Excerpted passage:
**********

# Do you mind telling me about your controller?



## NinnJinn (Oct 12, 2016)

I am new to the hobby and slowly but surely getting things together. Since the closest hobby shop is over 60miles away(not even sure if it is still open), I am stuck with ordering things, and asking this forum members questions.

I am wanting to go DCC, I was looking really hard at the Bachmann EZ commander, but am finding more and more negatives about it.

So if you don't mind, Please tell me about the controller you use. Pros? Cons? Any and all info would be greatly appreciated!


----------



## Mark VerMurlen (Aug 15, 2015)

I went with a Digitrax DCS100 for my DCC command station. I looked at NCE and Digitrax but didn't consider any others. I chose Digitrax primarily because of Loconet. I knew I wanted to build a complex layout with computer control and I liked the ability of Loconet to control all the DCC functions as well as accessories like block detection, signaling, and power management. So far, I've been really pleased with it.

I've heard some people say that Digitrax is too hard to understand, but I haven't had that problem. Could be my engineering background helps in that regard.

Good luck with your choice.

Mark


----------



## wvgca (Jan 21, 2013)

I went with MRC, primarily because of cost .. All common commands are printed on the back of the handheld, easy to use for me ..
If you intend joining a club, it's easier to buy what they use, for compatibility


----------



## thedoc (Oct 15, 2015)

Right now I'm using an MRC 402 AMPACK 2 amp single controller that is hooked to my single loop of track with 14-3 wire w/ground at 4 places on the loop. I haven't noticed any drop in power due to distance from the pack.


----------



## mesenteria (Oct 29, 2015)

**********

Your task: Please rewrite the stretch of the controller thread from "## wvgca (Jan" through "use for me ..", putting "hand controller" in place of "handheld". The lines after this thread are separate material.

**********

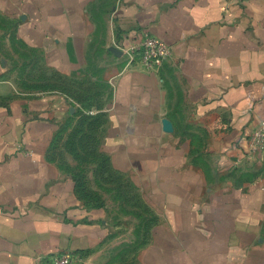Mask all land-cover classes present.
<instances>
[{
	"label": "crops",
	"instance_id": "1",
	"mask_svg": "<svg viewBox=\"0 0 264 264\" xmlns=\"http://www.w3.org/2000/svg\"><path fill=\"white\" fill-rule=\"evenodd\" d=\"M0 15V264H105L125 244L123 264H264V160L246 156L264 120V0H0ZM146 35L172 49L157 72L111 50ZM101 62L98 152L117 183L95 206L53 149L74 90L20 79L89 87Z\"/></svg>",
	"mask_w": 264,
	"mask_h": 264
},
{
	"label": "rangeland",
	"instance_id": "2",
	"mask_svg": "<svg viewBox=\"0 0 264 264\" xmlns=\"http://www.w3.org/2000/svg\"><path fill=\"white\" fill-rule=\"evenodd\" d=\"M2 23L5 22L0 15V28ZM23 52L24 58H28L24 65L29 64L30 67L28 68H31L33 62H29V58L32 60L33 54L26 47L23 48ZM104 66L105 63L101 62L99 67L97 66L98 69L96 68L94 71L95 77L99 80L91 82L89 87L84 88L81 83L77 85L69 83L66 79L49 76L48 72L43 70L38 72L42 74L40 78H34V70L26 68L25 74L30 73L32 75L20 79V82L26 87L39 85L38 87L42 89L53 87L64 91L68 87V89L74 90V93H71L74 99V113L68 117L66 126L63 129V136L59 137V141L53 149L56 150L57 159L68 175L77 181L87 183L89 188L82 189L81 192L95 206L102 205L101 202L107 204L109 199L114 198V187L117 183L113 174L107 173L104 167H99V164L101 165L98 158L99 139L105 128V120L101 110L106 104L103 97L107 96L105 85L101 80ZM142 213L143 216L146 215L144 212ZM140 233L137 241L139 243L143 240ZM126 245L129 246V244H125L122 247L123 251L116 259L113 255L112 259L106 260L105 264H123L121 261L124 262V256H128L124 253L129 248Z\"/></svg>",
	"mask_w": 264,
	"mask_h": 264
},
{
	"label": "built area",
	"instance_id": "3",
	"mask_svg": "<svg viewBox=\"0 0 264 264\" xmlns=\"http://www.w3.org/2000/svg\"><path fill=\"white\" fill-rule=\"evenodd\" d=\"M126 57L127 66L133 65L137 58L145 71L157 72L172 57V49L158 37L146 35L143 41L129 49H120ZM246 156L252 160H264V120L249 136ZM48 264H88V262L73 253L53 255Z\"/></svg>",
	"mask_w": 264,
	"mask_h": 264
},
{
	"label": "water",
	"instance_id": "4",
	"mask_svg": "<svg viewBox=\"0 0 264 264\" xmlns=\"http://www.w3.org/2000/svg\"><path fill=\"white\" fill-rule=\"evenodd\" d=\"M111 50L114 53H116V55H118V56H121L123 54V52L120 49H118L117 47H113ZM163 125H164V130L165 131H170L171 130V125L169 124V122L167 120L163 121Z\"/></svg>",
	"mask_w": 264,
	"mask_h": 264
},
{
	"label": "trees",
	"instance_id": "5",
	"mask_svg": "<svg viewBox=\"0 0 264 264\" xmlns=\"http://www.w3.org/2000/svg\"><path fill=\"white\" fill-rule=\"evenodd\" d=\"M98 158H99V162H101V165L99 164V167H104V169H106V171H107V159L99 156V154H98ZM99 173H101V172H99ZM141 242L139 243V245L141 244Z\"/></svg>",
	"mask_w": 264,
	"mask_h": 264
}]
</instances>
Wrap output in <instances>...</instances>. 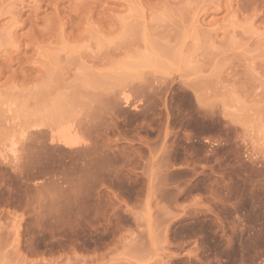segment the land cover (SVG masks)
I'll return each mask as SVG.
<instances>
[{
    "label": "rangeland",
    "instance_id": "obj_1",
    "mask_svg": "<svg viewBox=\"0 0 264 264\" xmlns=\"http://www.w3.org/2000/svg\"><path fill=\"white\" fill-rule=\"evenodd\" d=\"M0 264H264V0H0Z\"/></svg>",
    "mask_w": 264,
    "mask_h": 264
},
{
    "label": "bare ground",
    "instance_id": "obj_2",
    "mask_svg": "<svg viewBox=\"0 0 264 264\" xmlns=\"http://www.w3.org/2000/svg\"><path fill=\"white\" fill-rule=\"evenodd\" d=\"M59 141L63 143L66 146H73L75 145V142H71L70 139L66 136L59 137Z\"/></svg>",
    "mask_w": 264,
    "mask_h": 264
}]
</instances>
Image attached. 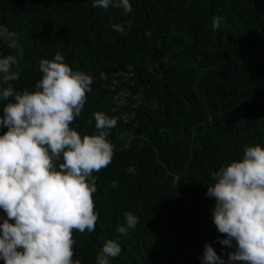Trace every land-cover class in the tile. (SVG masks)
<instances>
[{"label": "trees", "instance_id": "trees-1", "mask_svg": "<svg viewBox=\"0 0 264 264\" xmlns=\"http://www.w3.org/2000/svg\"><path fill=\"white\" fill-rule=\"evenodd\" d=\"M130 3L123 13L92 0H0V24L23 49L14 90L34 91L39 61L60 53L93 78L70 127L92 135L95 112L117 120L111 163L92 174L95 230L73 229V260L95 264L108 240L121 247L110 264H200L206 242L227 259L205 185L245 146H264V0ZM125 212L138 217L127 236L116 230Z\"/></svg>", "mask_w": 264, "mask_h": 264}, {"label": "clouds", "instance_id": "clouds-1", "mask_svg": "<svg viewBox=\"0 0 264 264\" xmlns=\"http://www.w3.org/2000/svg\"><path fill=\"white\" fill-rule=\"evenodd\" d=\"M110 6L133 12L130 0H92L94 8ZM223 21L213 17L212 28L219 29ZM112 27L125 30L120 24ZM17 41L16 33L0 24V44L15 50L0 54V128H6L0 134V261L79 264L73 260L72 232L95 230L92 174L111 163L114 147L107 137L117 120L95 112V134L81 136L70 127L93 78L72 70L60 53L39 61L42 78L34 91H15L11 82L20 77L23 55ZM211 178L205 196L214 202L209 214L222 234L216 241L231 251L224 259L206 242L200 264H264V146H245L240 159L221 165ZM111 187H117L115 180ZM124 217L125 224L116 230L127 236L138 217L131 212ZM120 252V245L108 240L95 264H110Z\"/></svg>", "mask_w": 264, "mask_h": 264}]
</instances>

**********

Full answer:
## wvgca (Jan 21, 2013)

I went with MRC, primarily because of cost .. All common commands are printed on the back of the hand controller, easy to use for me ..